══ Provided material

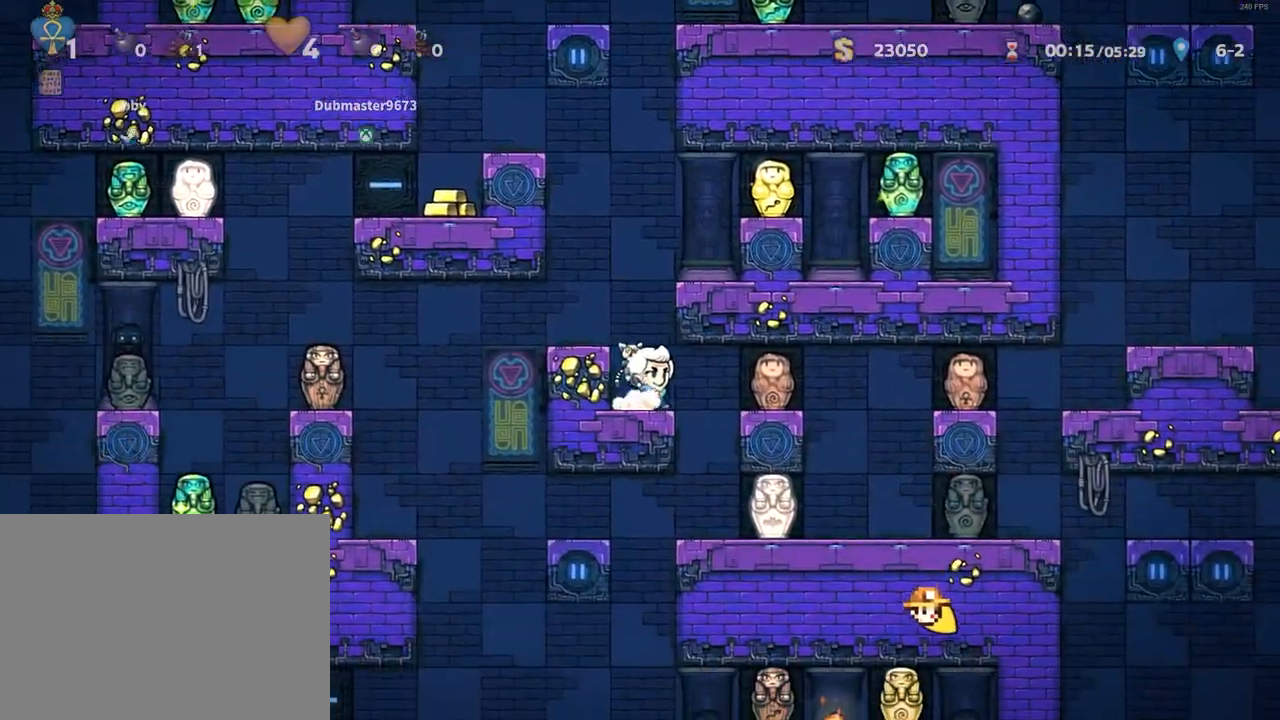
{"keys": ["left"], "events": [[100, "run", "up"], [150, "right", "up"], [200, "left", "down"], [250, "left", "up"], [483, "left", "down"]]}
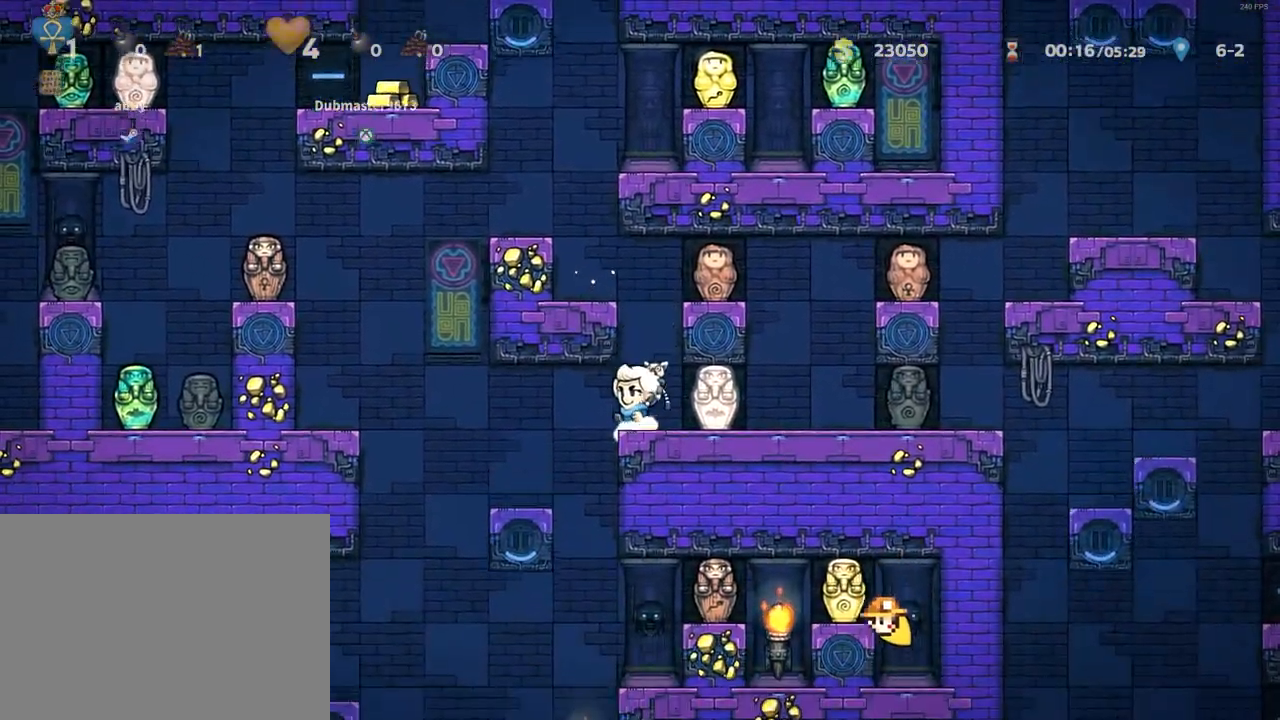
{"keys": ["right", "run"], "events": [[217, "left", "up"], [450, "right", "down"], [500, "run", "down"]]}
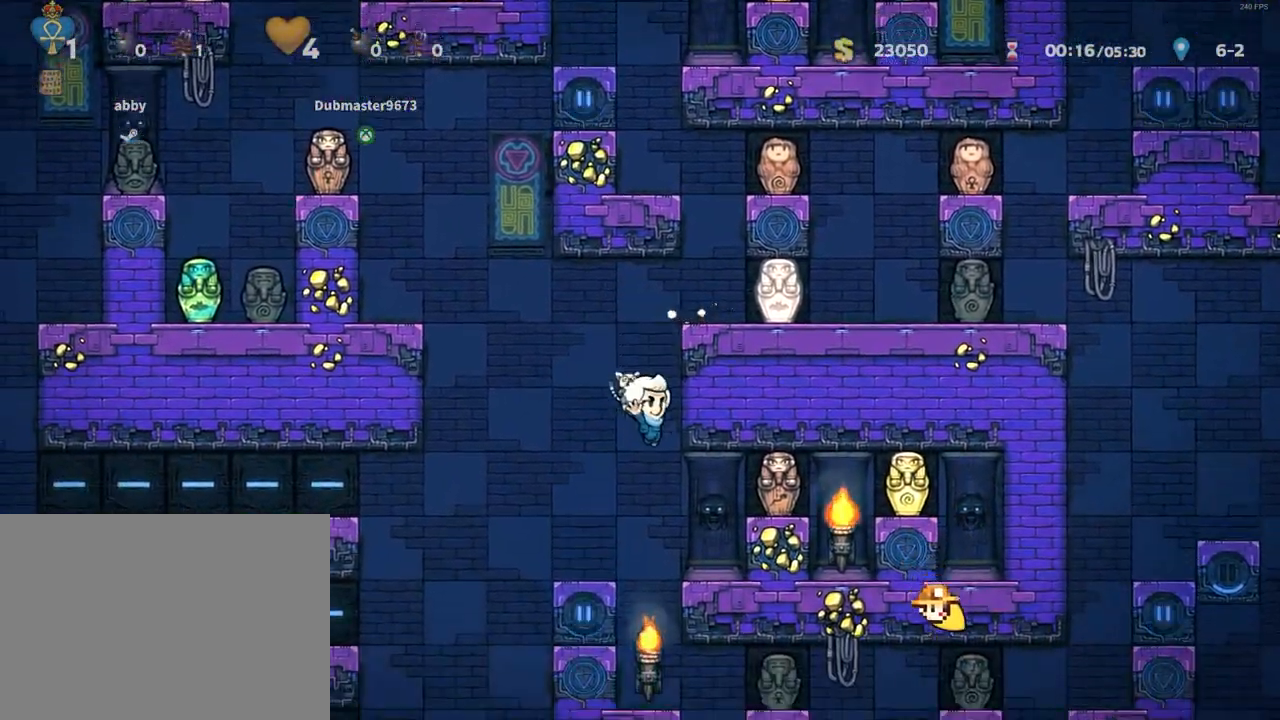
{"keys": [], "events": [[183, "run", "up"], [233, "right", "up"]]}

════

# Prompt:
Determine the number of lines in the listing that hold the word "down", and supply that number and nothing further.

# Solution to this problem:
2